# Fallen Ascendant



## killmaimburn (Mar 19, 2008)

I am a big fan of the Night Lords fluff. However, I don't know if they each choose undivided chaos, or if individuals choose which god but the legion as a whole is undivided. Either way, if individuals CAN choose their own god, then I had this idea: A Night Lord chaos lord of khorne is on the verge of becoming a daemon prince. However, his transformation is interrupted, and he must call upon the same focus, strength of will, and sense of purpose that drove Konrad Curze and drives Zso Sahaal in the book "Lord of the Night" if he wishes to avoid spawndom. (Note: I mean focus in the sense of the ideology promoted by Konrad Curze, Zso Sahaal, and the night lord fluff in general. If you haven't read Lord of the Night, I'm sorry for putting a useless reference here) Anyway, without any further beating around the bush, here's what I have so far.

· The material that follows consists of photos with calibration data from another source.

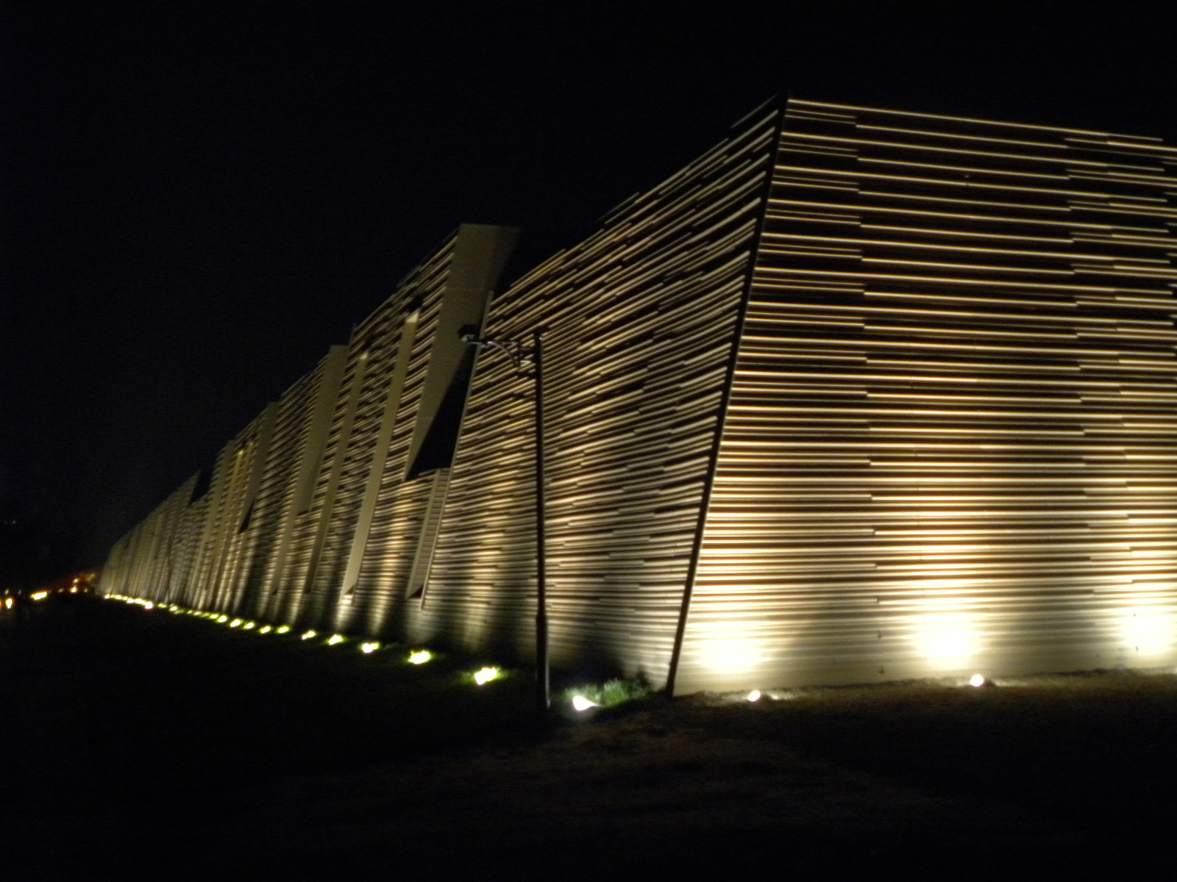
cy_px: 441
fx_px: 1394
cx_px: 588
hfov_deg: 45.8
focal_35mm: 41
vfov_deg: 35.1
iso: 400
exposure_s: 1/9.2
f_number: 3.2
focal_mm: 7.3
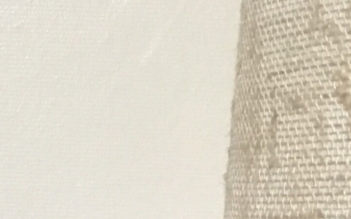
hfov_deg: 11.8
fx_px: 1655
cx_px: -107
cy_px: 688
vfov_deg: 6.8
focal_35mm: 173
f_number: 2.2
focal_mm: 4.15
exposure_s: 1/33
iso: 160
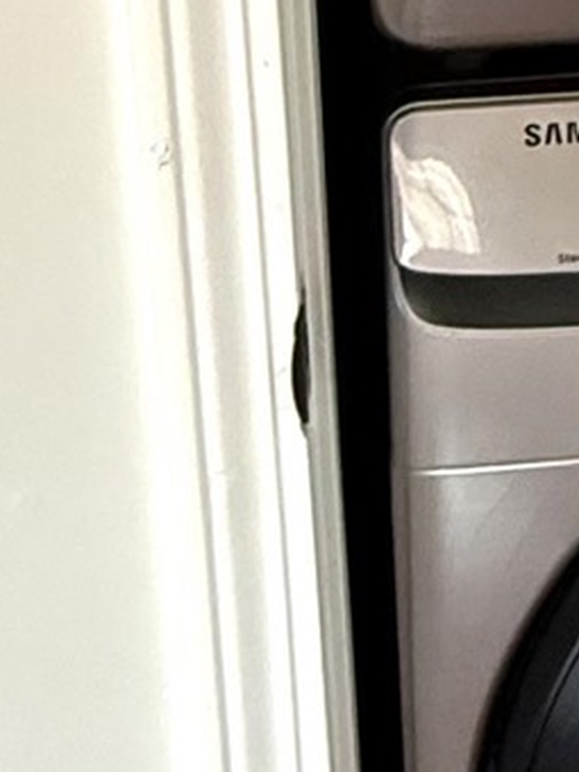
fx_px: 2119
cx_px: 1310
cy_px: -238
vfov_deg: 19.1
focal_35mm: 95
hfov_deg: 12.7
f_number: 2.2
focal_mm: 2.22
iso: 320
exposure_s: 1/60
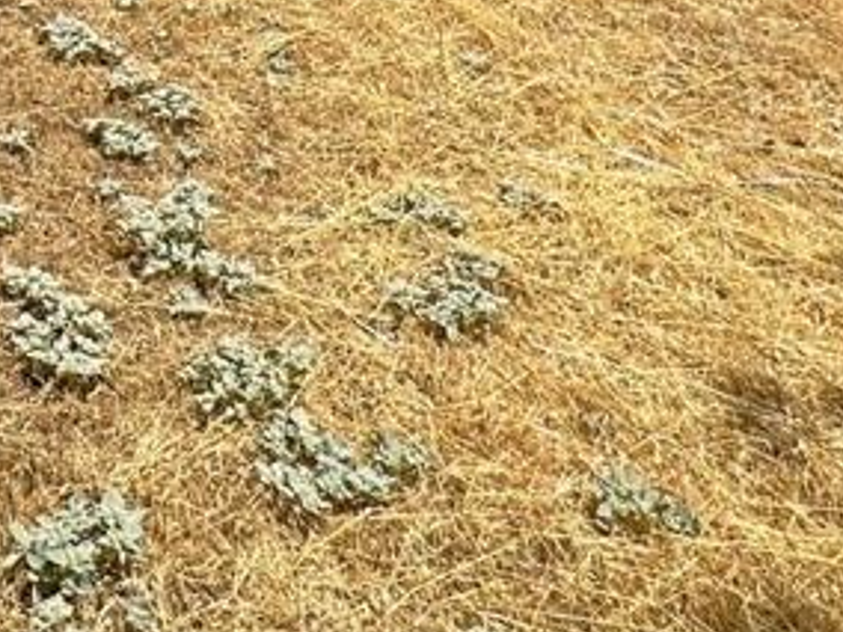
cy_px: -709
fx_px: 1534
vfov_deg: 16.4
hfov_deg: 27.6
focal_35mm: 63
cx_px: -125
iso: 40
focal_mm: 2.22
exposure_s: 1/581
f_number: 2.2
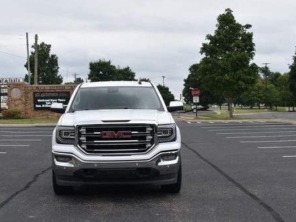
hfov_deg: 30.3
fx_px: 545
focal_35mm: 64
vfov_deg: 23.0
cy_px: 132
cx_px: 119
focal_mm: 31
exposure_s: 1/250
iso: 200
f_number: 8
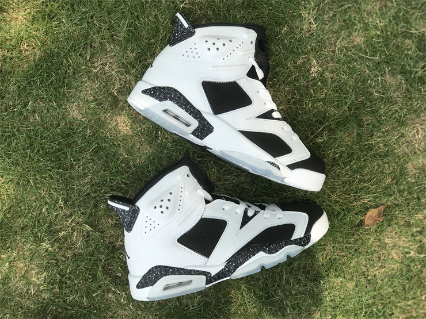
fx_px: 701
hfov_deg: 33.8
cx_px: 213
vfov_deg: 25.7
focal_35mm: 57
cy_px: 160
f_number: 2.8
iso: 20
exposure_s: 1/295
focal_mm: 6.6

Bladeragius, chaos lord of the Night Lords, champion of Khorne, had fulfilled his ultimate desire. As he stood within the arcane circle, he reminisced of his victories. It was he who had led his warband to victory against the craven ultramarines on the planet Imperialis Loserix Secundis. It was he who had personally ravaged the death company of the hated blood angels on the daemon world of Morguine Omega. He had led his warband to countless victories over the loathed Imperium of Man, and now khorne had seen fit to grant him the ultimate gift: daemonhood. He writhed in pain as a pair of batlike wings sprouted from his back. He gazed in rapture as the outline of his arm writhed, distorted, and _changed_. Even has he grasped his powersword more firmly, he felt his hand growing stronger and larger as his gauntlet shattered and a daemonic claw emerged, fused to his sword. He could feel his muscles bulge and his armor groan in protest to the vastly larger body now encased within it. Suddenly, a tremendous explosion rocked the altar upon which he stood, throwing him violently through the air. His newfound wings flapped and he stabilized in the air. However, he felt a terrible pain wrench his entire body as the haze of daemonic energy that had surrounded the rest of his body vanished. He stared in horror as his body reverted to its human form, save for his wings and his sword arm. A primeval roar of rage ripped out of his throat as he gazed upon the beings who had snatched away his dream as he had held it in his hands for a brief moment. 
He barked a command to his warriors "Kill them all! Blood for the Blood God!"
His warriors answered with the same battle-chant they had previously responded with on his countless campaigns. They repeated it with rising rage until they howled it in a frenzied tide of roars that drowned at all sound as they charged towards the enemy "KILL! MAIM! BURN!"

The rest of the story will deal with his attempts to hold his mutation at bay through intense focus (there I go again ) as he strives to attain enough honor to re-ascend to daemonhood...before its too late!
If this is too short right now or it sucks, just tell me. I can take criticism :grin: Thanks!
(P.S. I am converting a model to appear the same way as this character by using the possesed sprue for wings and a powersword arm, if anyone is interested)


----------



## Silar (Mar 19, 2008)

It's a good story and a great idea but yes it is too short, otherwise it's really good.


----------



## killmaimburn (Mar 19, 2008)

Here's some more, unfortunately I can only write so much at a time.

They poured towards the Imperial Guardsmen that had launched the first salvo. Bladeragius rose into the air and bellowed to his forces that had stayed hidden farther away. “HAVOCS! OPEN FIRE!” As his havocs climbed onto a rocky promontory that offered a wide view of the battlefield as well as cover, he roared again “RAPTORS! TO ME!” The raptors of his warband, showing their Night Lords colors with pride, burst out of the trees with their jump packs. Even as he and his raptors flew at speed towards the enemy, his warriors had reached the first lines of the enemy. They slammed into the guardsmen, lopping off limbs with their chainswords and chainaxes as often as they bashed the enemy aside with their bolt pistols, or simply crushed them beneath a massive armored boot. His champion, sanguinax, was in his element, bellowing hatred to the enemy has he encouraged his troops and crushed his enemies’ skulls within his massive powerfist. Bladeragius and his raptors struck the enemy from behind, sowing confusion and terror within the guardsmen’s ranks as they cut a bloody swath of destruction through their lines. Amidst the carnage, Bladeragius caught sight of the Imperial Commissar leading the guardsmen. He hurled himself towards the Commissar, an unstoppable force. Suddenly an ogryn blocked his path. Filled with battle-rage, his focus pulled him away from the edge of bloody madness he had teetered upon. With cruel elegance, he coldly swung his powersword a twice and both the ogryn’s arms fell to the bloody ground. Sneering within his helmet, he gazed into the dumb eyes of the lumbering brute and raised his plasma pistol. The ogryn fell to the ground, its face scorched to a crisp as blood gushed from its arm sockets. Stepping over the carcass, he thrust his powersword through the Commissar’s back, impaling him. The loyalist arched his body forwards and screamed once, then fell dead as Bladeragius snapped the sword up through the Commissar’s head and out of his body. He roared his triumph to his warriors as the Guardsmen turned and fled. “CUT THEM DOWN! NO MERCY, NO SURVIVORS! AVE DOMINUS NOX!”


----------